As it has been discussed earlier, the thermodynamic interpretation of gravity and the fluid-gravity correspondence provide us with an alternative viewpoint to understand a gravitational theory. In the absence of a proper quantum theory of gravity, these alternative viewpoints turn out to be significantly important. The thermodynamic nature of gravity led the foundation of understanding gravity as “an emergent phenomena”. Moreover, the fluid-gravity analogy, which was found by Damour led to interpret the 2-dimensional spacelike section of the event horizon as a fluid bubble. This “fluid bubble” viewpoint paved the way for the development of the “membrane paradigm” for black holes. Over the years, these topics have been the subject of intense research and have revealed several interesting facts on the nature of gravity. Thus, the analysis of both the thermodynamic and the fluid-gravity analogies have the paramount importance to understand a gravitational theory.

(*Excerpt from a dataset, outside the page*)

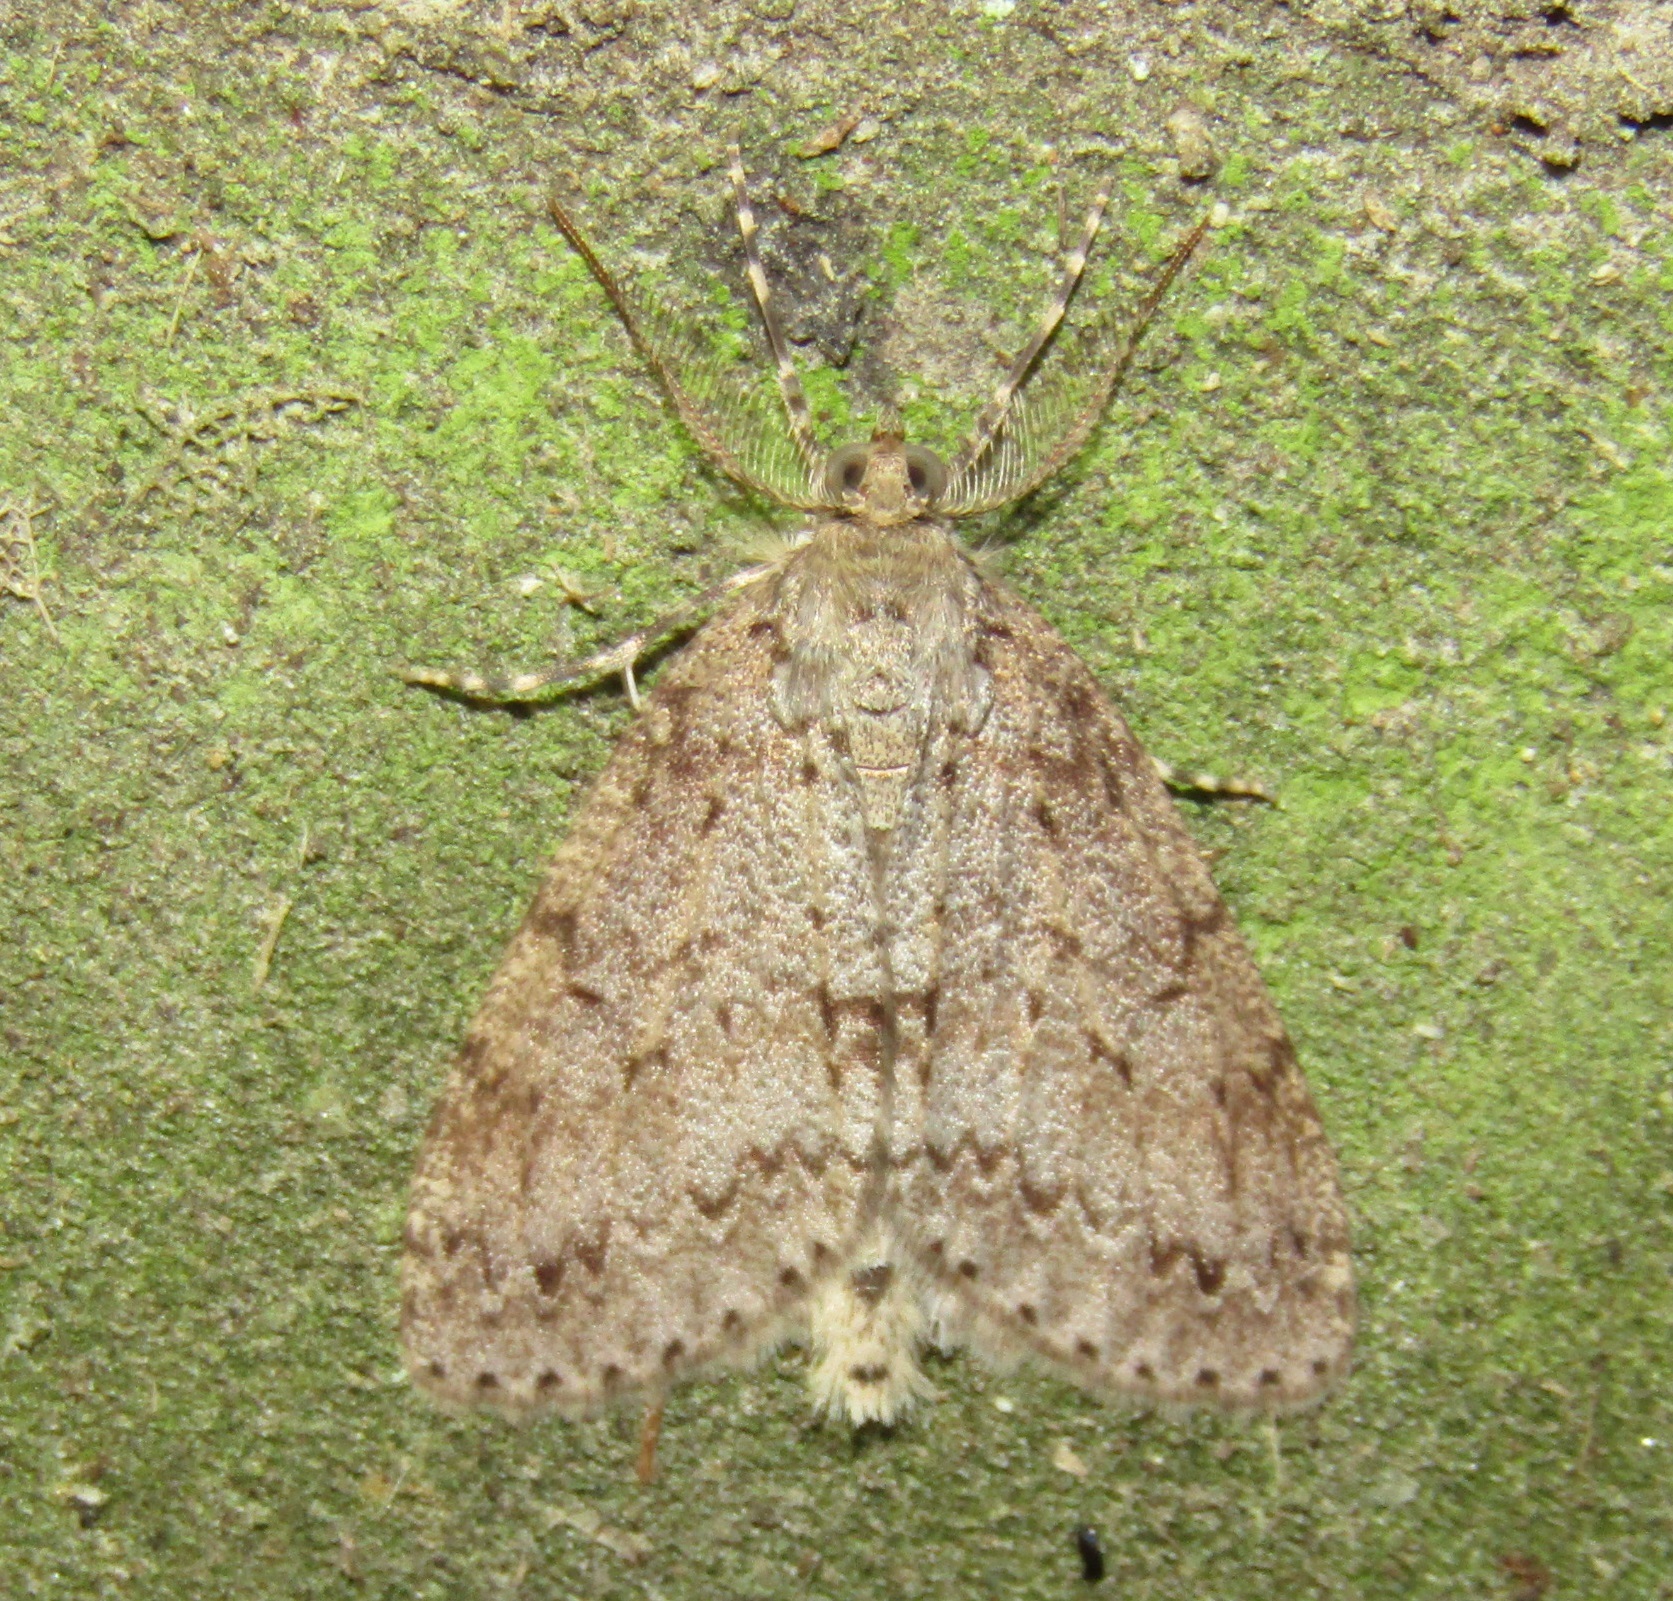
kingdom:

In this review, we discussed these two alternative viewpoints (i.e. thermodynamic interpretation and fluid-gravity correspondence) for the scalar–tensor gravity, which is considered as one of the most potential candidates among several extensions of GR. The study is highly non-trivial for two main reasons, (1) the presence of the non-minimal coupling in the action of the Jordan frame and (2) the issue of physical equivalence/in-equivalence of the Jordan and Einstein frames, which has been debated over the years. Here we have provided a complete picture of both thermodynamic and fluid-gravity correspondence analogies, which has been obtained in fragments in our previous works.

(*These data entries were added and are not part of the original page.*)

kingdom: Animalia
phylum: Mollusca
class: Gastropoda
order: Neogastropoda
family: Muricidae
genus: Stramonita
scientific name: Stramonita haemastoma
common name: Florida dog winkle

Here, the scalar–tensor theory of gravity has been studied extensively starting from the action level. It has been shown that the action in the two frames are equivalent only up to a total derivative term (i.e. the \(\square \phi \) term). Later, it has been found that the the holographic nature of the Einstein–Hilbert action is missing in the Jordan frame, albeit present in the Einstein frame. This makes the two frames in-equivalent at the action level itself, which has been found later to culminate in the in-equivalence of the two frames at the thermodynamic level (which is, of course, removed by incorporating several assumptions into the account [18]). To obtain the holographic relation in the Jordan frame, it has been found that the \(\square \phi \) term is required to be incorporated in the action of the Jordan frame, which has been left out in literature. In addition, it has been found that the condition, which restore the holographic nature in the Jordan frame (i.e. the inclusion of the \(\square \phi \) term) also establishes the thermodynamic equivalence in the two frames. Thus, the holographic relation plays a pivotal role in establishing the exact thermodynamic equivalence in the two frames, which went unnoticed in the earlier works.

Although the entire thermodynamic description approve the equivalence of the two frames, the fluid-gravity analogy presents both the equivalent as well as the in-equivalent picture. Therefore, further investigation is required along this line to obtain a concrete understanding. We hope to contribute soon in this direction.